Why does the mixture dependencies exist between variables?

Question

Sorry if my question is clear to most of you. As a mathematics background, I really just start working with the mixture and would like to understand it in a clear way. Mixture dependencies are when the dependencies structures between two variables come from different distribution. For example, if I have an air pollution data and would like to model the relationship between air pollution within cities in one state of a country and the cities over the country. Then, this data will be a mixture since we have two different type of dependencies. If not, could someone help me with this using an example?

many thanks.

Answer 1

Mixture dependencies are when the dependencies structures between two variables come from different distribution.
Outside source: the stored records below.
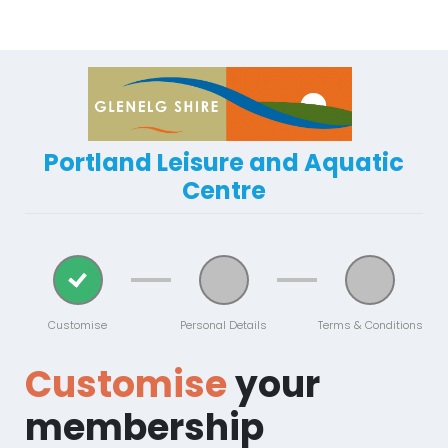
Portland Leisure and Aquatic
Centre
Customise
Personal Details
Terms & Conditions
Customise
your
membership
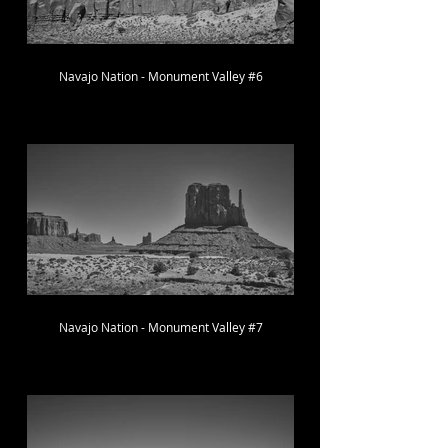
Navajo Nation - Monument Valley #6
Navajo Nation - Monument Valley #7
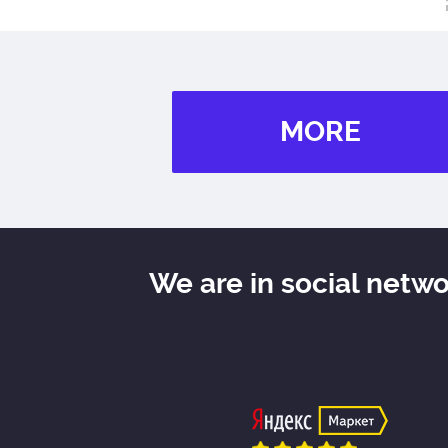
MORE
We are in social netw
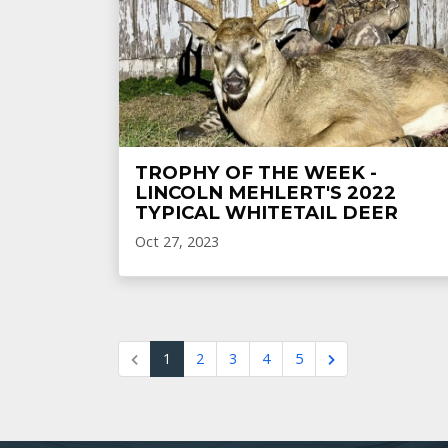
TROPHY OF THE WEEK -
LINCOLN MEHLERT'S 2022
TYPICAL WHITETAIL DEER
Oct 27, 2023
1
2
3
4
5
No. The finite mixture distribution is a distribution of a single random variable, that is defined in terms of a "mixture" of other distributions. The mixture probability density function $g$ is called a mixture of distributions $f_1,\dots,f_m$ when

$$ g(x) = \sum_{k=1}^m \pi_k \, f_k(x; \theta_k) $$

where $\theta_1,\dots,\theta_m$ are the parameters and $\pi_1,\dots,\pi_m$ such that $0 \le \pi_k \le 1$ and $\sum_k \pi_k = 1$ are mixing proportions.

To give a real-life example, say that you are looking at the distribution of heights of teenagers. The distribution is a mixture of distributions of heights of boys and girls (that differ). If you knew who are the boys and girls in your data, you could model the distributions of their heights separately, or preferably in a hierarchical model, but if you are given the unlabeled data, then possibly two-component mixture would fit your data better, then "single", unimodal distribution.

Your air pollution example sounds rather like an example of mixed effects model.